Written task A -> Copy the stored entries below exactly, covering every one of them, and leave the pictures out of your answer.

Stepping back and noting that is critical because when we rest on the laurels of our past “progress,” it can become a reason to not look at the groundwork that allowed for our current state of affairs. When this happens, our negative slide only gets worse. And so, here are a few of those long-standing issues (in no particular order) it’s important to acknowledge and which we can never imply began on January 20, 2017:

1. Our society being “so divided” – The presidential campaign was a nasty and exhausting experience, leading some to decry the deep “divisions” it sowed in our society. Yet, in virtually all of our cities, residents could almost always tell you where the [insert racial group here] part of town is. There’s also the racist history of why and how suburbs were created. This didn’t start last year.

2. Racism in the White House – Woodrow Wilson sought peace in Europe during and after World War I, but at home, he segregated federal agencies and generally surprised even the people of his time with his racism. His often-tacit support for the Ku Klux Klan, policies, and attitudes, contributed to the continuing of the country’s domestic reign of terror against African-Americans and other groups such as Latinos, Jews, and Catholic immigrants. A little more recently, as documented by President Reagan’s first education secretary, cabinet members and staffers would sometimes throw around racial slurs during policy discussions, for example describing Arabs as “sand-n*ggers” or MLK as “Martin Lucifer Coon.”

3. Mass incarceration/“Law and Order” – Especially starting in the 1960s, “law and order” politicians claimed that tougher penalties stop crime; this causal relationship is at-best questionable. What we have done is gone deeper into (privately profitable) punishment over correction as we continue to lead the world in incarceration. Ava DuVernay’s documentary, “13th,” gives a chilling account of the intentional and racist trends in our justice system.

4. Unfair immigration Policies – The president’s destructive rhetoric on immigration – like his “build the wall” campaign (although there have long been “walls” along the southern border) – are unfair, short-sighted, and contradictory, but they are not new. President Obama was dubbed the deporter in chief, and even before him, the process of who we accept into our country or reject has long been characterized primarily by our economic desires, not from any respect for “sh*t-hole” countries, from forced Black African labor for agriculture to cheap European labor for industry. Today, those with technical skills and degrees as well as manual laborers are still needed, who though hated, are still demanded because they’re beneficial for most of us.

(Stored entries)

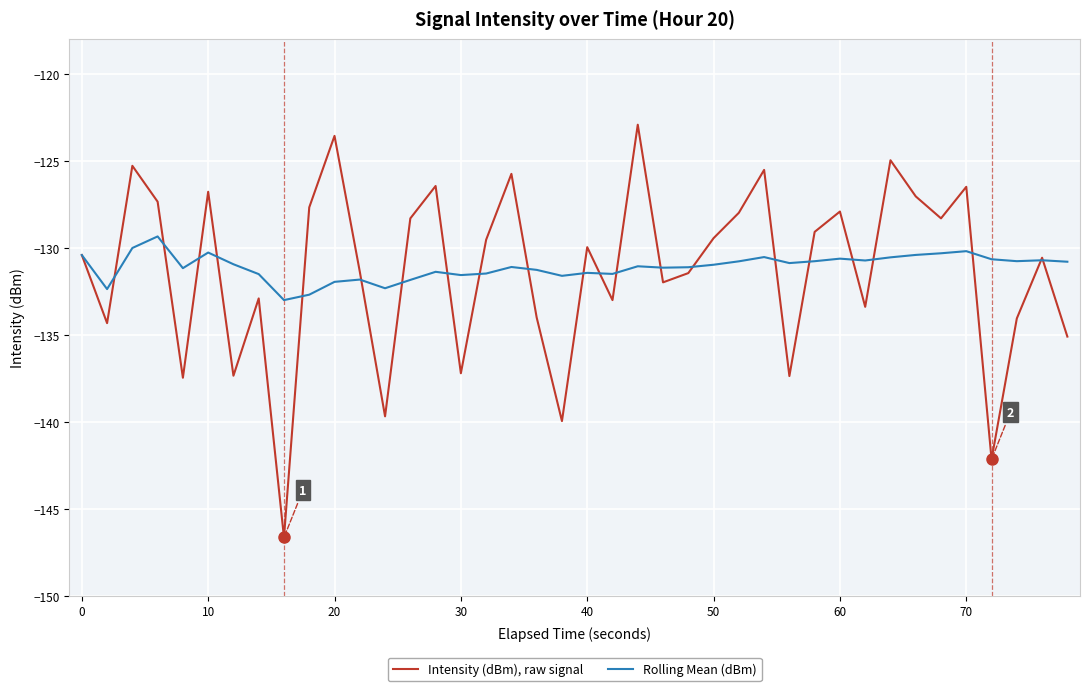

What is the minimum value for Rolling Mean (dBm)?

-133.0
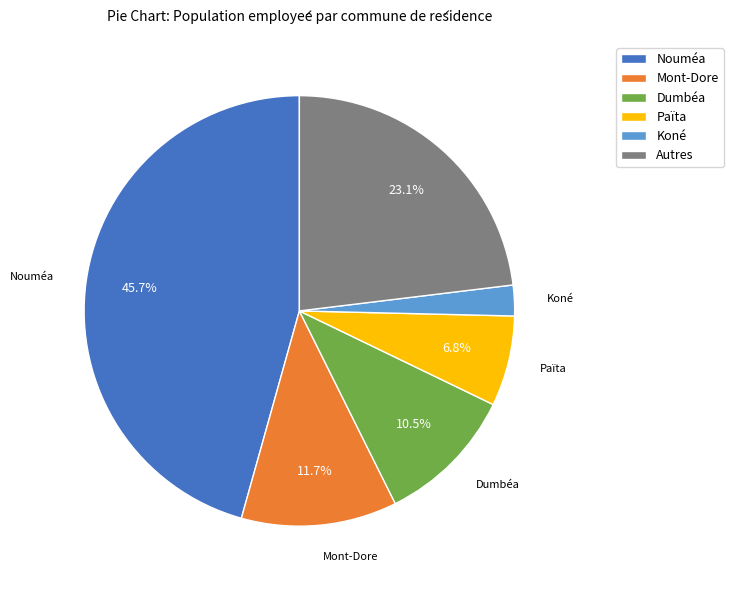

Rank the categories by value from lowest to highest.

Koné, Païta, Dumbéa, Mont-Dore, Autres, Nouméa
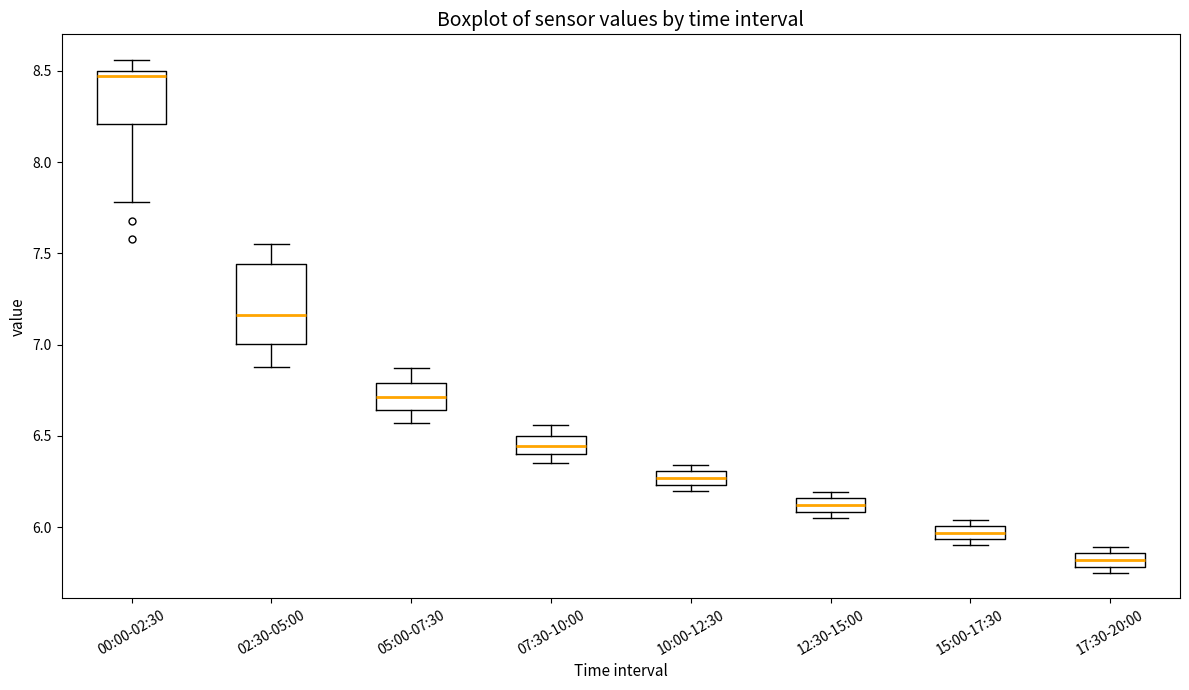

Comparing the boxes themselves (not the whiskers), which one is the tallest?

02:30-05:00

Written task B -> From the text on long-standing issues, give the part that opens with "1. Our society" and closes with "start last year." again, changing "cities" to "towns".

Task output A ->
What is the minimum value for Rolling Mean (dBm)?

-133.0

Rank the categories by value from lowest to highest.

Koné, Païta, Dumbéa, Mont-Dore, Autres, Nouméa

Comparing the boxes themselves (not the whiskers), which one is the tallest?

02:30-05:00

Task output B ->
1. Our society being “so divided” – The presidential campaign was a nasty and exhausting experience, leading some to decry the deep “divisions” it sowed in our society. Yet, in virtually all of our towns, residents could almost always tell you where the [insert racial group here] part of town is. There’s also the racist history of why and how suburbs were created. This didn’t start last year.